Posts tagged " Hebrew "

When Enough is Not Enough

May 8th, 2018 Posted by Thought Tools 55 comments

I invested a day last week advising the executive team of a Nashville-based business with branches in several southern states.  My job was to help them resolve several challenges caused by their rapid growth.  One question we explored concerned whether the company had grown enough and should henceforth do nothing but aim to maintain its current annual revenue level. 

Several of the executives expressed satisfaction with what they had achieved over the past few years, both in the business as well as in their personal lives.  They felt content and although they were fairly young men and women, they saw their hard-work-years as having ended.  They now saw themselves as treading water rather than trying to win any races.  “We don’t need any more money,” they told me.

During the same week, I received a letter from an individual whom I had been advising regarding his career.  One paragraph read:

“I am fascinated by how you teach people to learn to love the work they should do.  But how do I know what is the work that I should do?  Is it the work that would pay me the most?  If so, that doesn’t really work for me as I am definitely NOT money-motivated, (although my wife thinks I should be).  I don’t need to make more money, I just want to do meaningful work.  If all I was supposed to do in this world was make a lot of money (to have what to give away-not a bad thing), why did I waste so much of my adult life in education?”

It was another of those not uncommon instances of synchronicity.

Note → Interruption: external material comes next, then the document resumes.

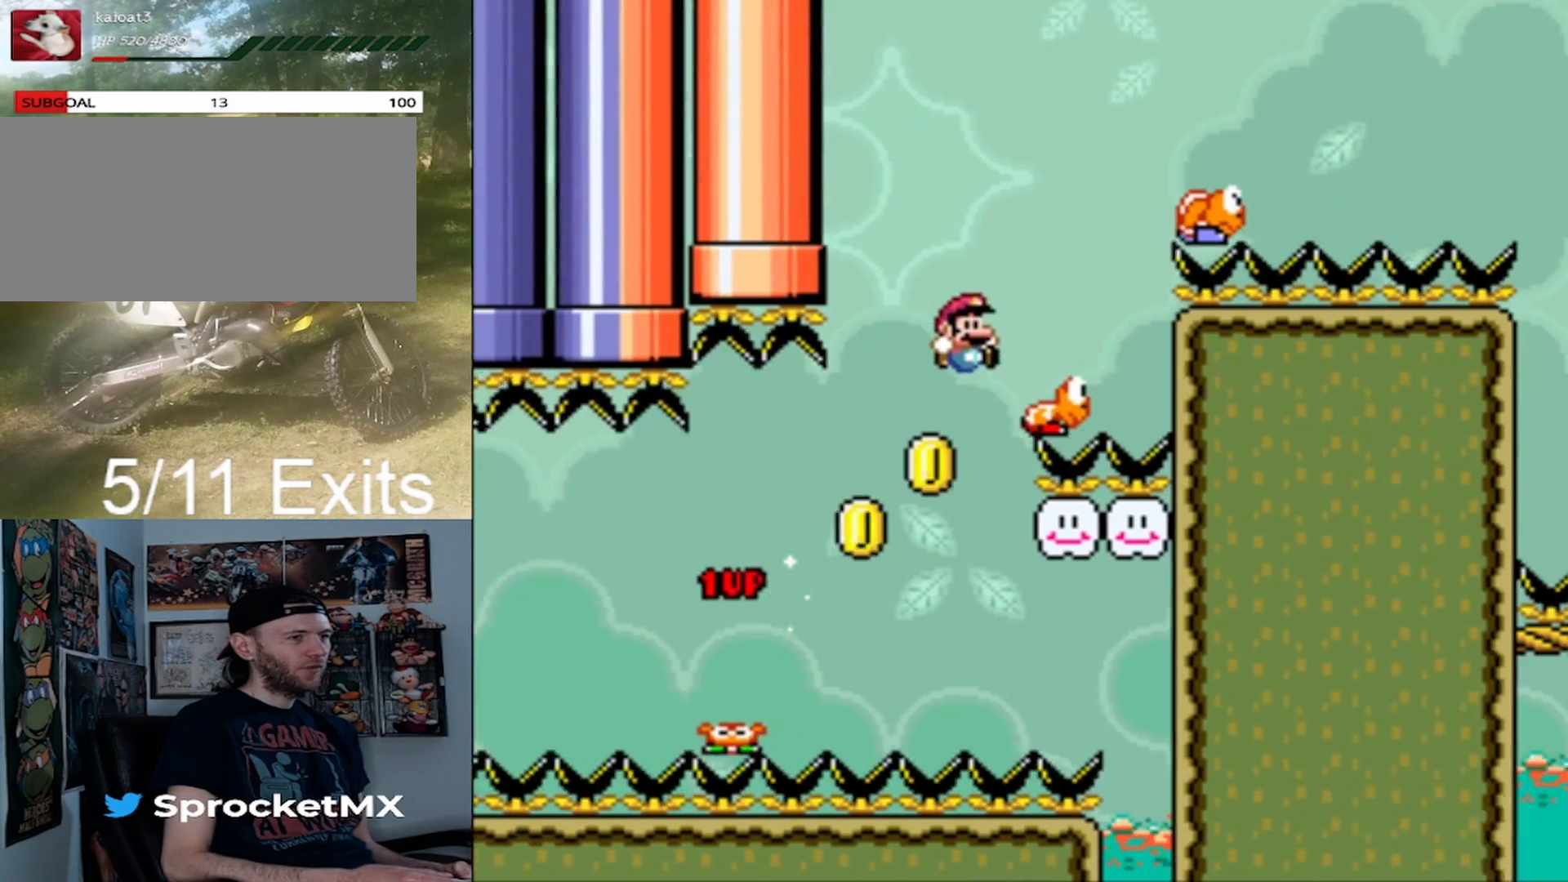
{"buttons": ["B", "Y", "DPAD_RIGHT"], "events": [[67, "DPAD_RIGHT", "up"], [100, "DPAD_LEFT", "down"], [200, "DPAD_LEFT", "up"], [233, "DPAD_RIGHT", "down"]]}
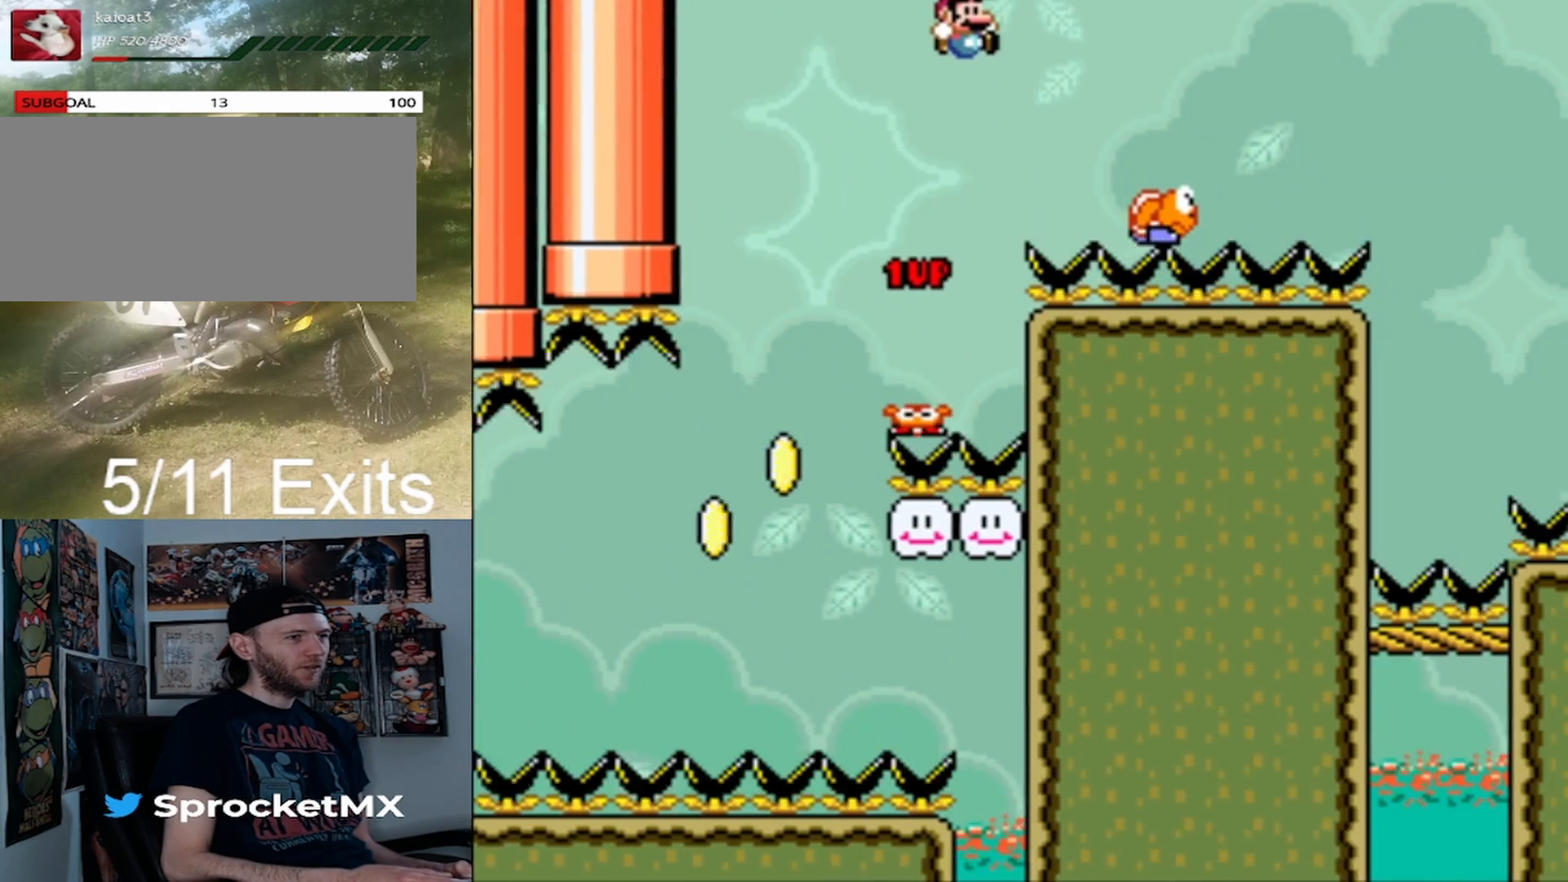
{"buttons": ["B", "Y", "DPAD_RIGHT"], "events": []}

In one week I was asked the same question twice; once by an executive team and once by an unrelated individual.  The question:  Is it okay for someone to make much less than he could provided he is content with what he has? 

At first glance, you might think that all the people involved are indeed exemplary.  After all, money just isn’t that important to them.  They exhibit a contentment with life and are willing to step off the financial treadmill.  Surely they ought to be applauded?

A very difficult task now falls to your rabbi.  I must try to explain to you why they are wrong, just as I had to explain it to them last week. 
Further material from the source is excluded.